U.S. officials objected to another country selling F-16s with Israeli upgrades because it encourages nations not to buy from the original manufacturer in the United States.

Croatia, a NATO member, was prepared to buy 12 used F-16 Barak fighters from Israel to replace 60-year-old MiG-21s. The deal was worth $500 million.

"The Ministry of Defense attaches great importance to the deepening of cooperation between Israel and Croatia," Israeli Defense Ministry Director-General Udi Adam said. "Croatia has acted professionally and judiciously all along the way. Unfortunately, we have not been able to realize the deal because of problems that could not have been expected and are not under the control of the countries."

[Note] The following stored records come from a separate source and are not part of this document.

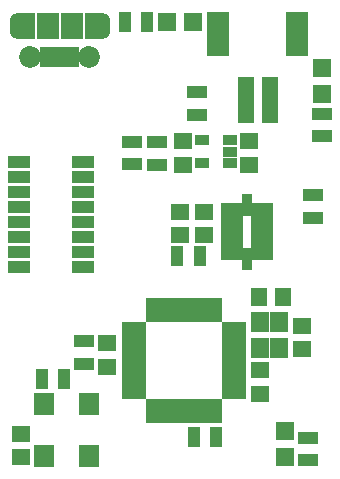
<source format=gbr>
G04 #@! TF.GenerationSoftware,KiCad,Pcbnew,5.0.0-fee4fd1~66~ubuntu16.04.1*
G04 #@! TF.CreationDate,2019-03-22T18:21:00-04:00*
G04 #@! TF.ProjectId,circuit,636972637569742E6B696361645F7063,rev?*
G04 #@! TF.SameCoordinates,Original*
G04 #@! TF.FileFunction,Soldermask,Top*
G04 #@! TF.FilePolarity,Negative*
%FSLAX46Y46*%
G04 Gerber Fmt 4.6, Leading zero omitted, Abs format (unit mm)*
G04 Created by KiCad (PCBNEW 5.0.0-fee4fd1~66~ubuntu16.04.1) date Fri Mar 22 18:21:00 2019*
%MOMM*%
%LPD*%
G01*
G04 APERTURE LIST*
%ADD10R,1.900000X1.000000*%
%ADD11R,0.950000X1.945000*%
%ADD12R,1.945000X0.950000*%
%ADD13R,1.650000X1.400000*%
%ADD14R,1.400000X1.650000*%
%ADD15R,1.600000X1.600000*%
%ADD16R,1.400000X3.900000*%
%ADD17R,1.900000X3.800000*%
%ADD18R,1.700000X1.100000*%
%ADD19R,1.100000X1.700000*%
%ADD20R,1.800000X1.900000*%
%ADD21R,2.000000X0.950000*%
%ADD22R,0.950000X2.000000*%
%ADD23R,1.600000X1.800000*%
%ADD24R,1.200000X0.950000*%
%ADD25R,1.600000X2.300000*%
%ADD26O,1.600000X2.300000*%
%ADD27R,1.900000X2.300000*%
%ADD28C,1.850000*%
%ADD29R,0.800000X1.750000*%
G04 APERTURE END LIST*
D10*
G04 #@! TO.C,U6*
X191320000Y-87665000D03*
X191320000Y-88935000D03*
X191320000Y-90205000D03*
X191320000Y-91475000D03*
X191320000Y-92745000D03*
X191320000Y-94015000D03*
X191320000Y-95285000D03*
X191320000Y-96555000D03*
X185920000Y-96555000D03*
X185920000Y-95285000D03*
X185920000Y-94015000D03*
X185920000Y-92745000D03*
X185920000Y-91475000D03*
X185920000Y-90205000D03*
X185920000Y-88935000D03*
X185920000Y-87665000D03*
G04 #@! TD*
D11*
G04 #@! TO.C,U3*
X205210000Y-95847500D03*
X205210000Y-91252500D03*
D12*
X206507500Y-93950000D03*
X206507500Y-93150000D03*
X203912500Y-93950000D03*
X203912500Y-93150000D03*
X206507500Y-94750000D03*
X206507500Y-95550000D03*
X206507500Y-92350000D03*
X206507500Y-91550000D03*
X203912500Y-92350000D03*
X203912500Y-94750000D03*
X203912500Y-91550000D03*
X203912500Y-95550000D03*
G04 #@! TD*
D13*
G04 #@! TO.C,C1*
X186070000Y-112640000D03*
X186070000Y-110640000D03*
G04 #@! TD*
G04 #@! TO.C,C4*
X209857220Y-101508700D03*
X209857220Y-103508700D03*
G04 #@! TD*
D14*
G04 #@! TO.C,C5*
X206235940Y-99100020D03*
X208235940Y-99100020D03*
G04 #@! TD*
D13*
G04 #@! TO.C,C6*
X193370000Y-104970000D03*
X193370000Y-102970000D03*
G04 #@! TD*
G04 #@! TO.C,C7*
X206329160Y-107262060D03*
X206329160Y-105262060D03*
G04 #@! TD*
D15*
G04 #@! TO.C,D1*
X200660000Y-75750000D03*
X198460000Y-75750000D03*
G04 #@! TD*
G04 #@! TO.C,D2*
X208373580Y-110446720D03*
X208373580Y-112646720D03*
G04 #@! TD*
G04 #@! TO.C,D3*
X211528660Y-79651500D03*
X211528660Y-81851500D03*
G04 #@! TD*
D16*
G04 #@! TO.C,J1*
X207116680Y-82344260D03*
X205116680Y-82344260D03*
D17*
X209466680Y-76794260D03*
X202766680Y-76794260D03*
G04 #@! TD*
D18*
G04 #@! TO.C,R1*
X210380180Y-110998040D03*
X210380180Y-112898040D03*
G04 #@! TD*
D19*
G04 #@! TO.C,R2*
X194860000Y-75780000D03*
X196760000Y-75780000D03*
G04 #@! TD*
D18*
G04 #@! TO.C,R3*
X211576920Y-83550720D03*
X211576920Y-85450720D03*
G04 #@! TD*
G04 #@! TO.C,R4*
X200930000Y-83630000D03*
X200930000Y-81730000D03*
G04 #@! TD*
D19*
G04 #@! TO.C,R5*
X189725380Y-106011980D03*
X187825380Y-106011980D03*
G04 #@! TD*
G04 #@! TO.C,R6*
X202597940Y-110878000D03*
X200697940Y-110878000D03*
G04 #@! TD*
D18*
G04 #@! TO.C,R7*
X191360000Y-102830000D03*
X191360000Y-104730000D03*
G04 #@! TD*
D20*
G04 #@! TO.C,U1*
X191843820Y-108157920D03*
X188043820Y-108157920D03*
X191843820Y-112557920D03*
X188043820Y-112557920D03*
G04 #@! TD*
D21*
G04 #@! TO.C,U4*
X204086920Y-107246720D03*
X204086920Y-106446720D03*
X204086920Y-105646720D03*
X204086920Y-104846720D03*
X204086920Y-104046720D03*
X204086920Y-103246720D03*
X204086920Y-102446720D03*
X204086920Y-101646720D03*
D22*
X202636920Y-100196720D03*
X201836920Y-100196720D03*
X201036920Y-100196720D03*
X200236920Y-100196720D03*
X199436920Y-100196720D03*
X198636920Y-100196720D03*
X197836920Y-100196720D03*
X197036920Y-100196720D03*
D21*
X195586920Y-101646720D03*
X195586920Y-102446720D03*
X195586920Y-103246720D03*
X195586920Y-104046720D03*
X195586920Y-104846720D03*
X195586920Y-105646720D03*
X195586920Y-106446720D03*
X195586920Y-107246720D03*
D22*
X197036920Y-108696720D03*
X197836920Y-108696720D03*
X198636920Y-108696720D03*
X199436920Y-108696720D03*
X200236920Y-108696720D03*
X201036920Y-108696720D03*
X201836920Y-108696720D03*
X202636920Y-108696720D03*
G04 #@! TD*
D23*
G04 #@! TO.C,Y1*
X207893700Y-103418200D03*
X207893700Y-101218200D03*
X206293700Y-101218200D03*
X206293700Y-103418200D03*
G04 #@! TD*
D13*
G04 #@! TO.C,C2*
X205360000Y-85870000D03*
X205360000Y-87870000D03*
G04 #@! TD*
G04 #@! TO.C,C3*
X199800000Y-87890000D03*
X199800000Y-85890000D03*
G04 #@! TD*
D18*
G04 #@! TO.C,R8*
X195490000Y-87830000D03*
X195490000Y-85930000D03*
G04 #@! TD*
D19*
G04 #@! TO.C,R9*
X199280000Y-95630000D03*
X201180000Y-95630000D03*
G04 #@! TD*
D18*
G04 #@! TO.C,R10*
X197570000Y-87850000D03*
X197570000Y-85950000D03*
G04 #@! TD*
G04 #@! TO.C,R11*
X210810000Y-92350000D03*
X210810000Y-90450000D03*
G04 #@! TD*
D24*
G04 #@! TO.C,U2*
X201350000Y-87710000D03*
X201350000Y-85810000D03*
X203750000Y-85810000D03*
X203750000Y-86760000D03*
X203750000Y-87710000D03*
G04 #@! TD*
D25*
G04 #@! TO.C,U5*
X192250000Y-76080000D03*
X186450000Y-76080000D03*
D26*
X185850000Y-76080000D03*
X192850000Y-76080000D03*
D27*
X190350000Y-76080000D03*
D28*
X186850000Y-78780000D03*
D29*
X189350000Y-78780000D03*
X188700000Y-78780000D03*
X188050000Y-78780000D03*
X190650000Y-78780000D03*
X190000000Y-78780000D03*
D28*
X191850000Y-78780000D03*
D27*
X188350000Y-76080000D03*
G04 #@! TD*
D13*
G04 #@! TO.C,C8*
X199550000Y-93830000D03*
X199550000Y-91830000D03*
G04 #@! TD*
G04 #@! TO.C,C9*
X201580000Y-91830000D03*
X201580000Y-93830000D03*
G04 #@! TD*
M02*

</source>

The fighter jets were originally manufactured in the United States but Israel upgraded them with radar and other electronics. Croatia wanted the Israeli technology, which is why it didn't purchase the planes directly from the United States. U.S. officials have been angry that Israel would unfairly profit from the deal.

Israeli Prime Minister Benjamin Netanyahu met with Secretary of State Mike Pompeo recently in Brazil and the two discussed the sale. Netanyahu was unable to change Pompeo's opposition.

Before that, former Defense Secretary James Mattis rejected a request from Netanyahu to approve the acquisition. He has since resigned as Pentagon chief.

Other countries bid on the chance to sell aircraft to Croatia, including Greece, South Korea, Sweden and the United States.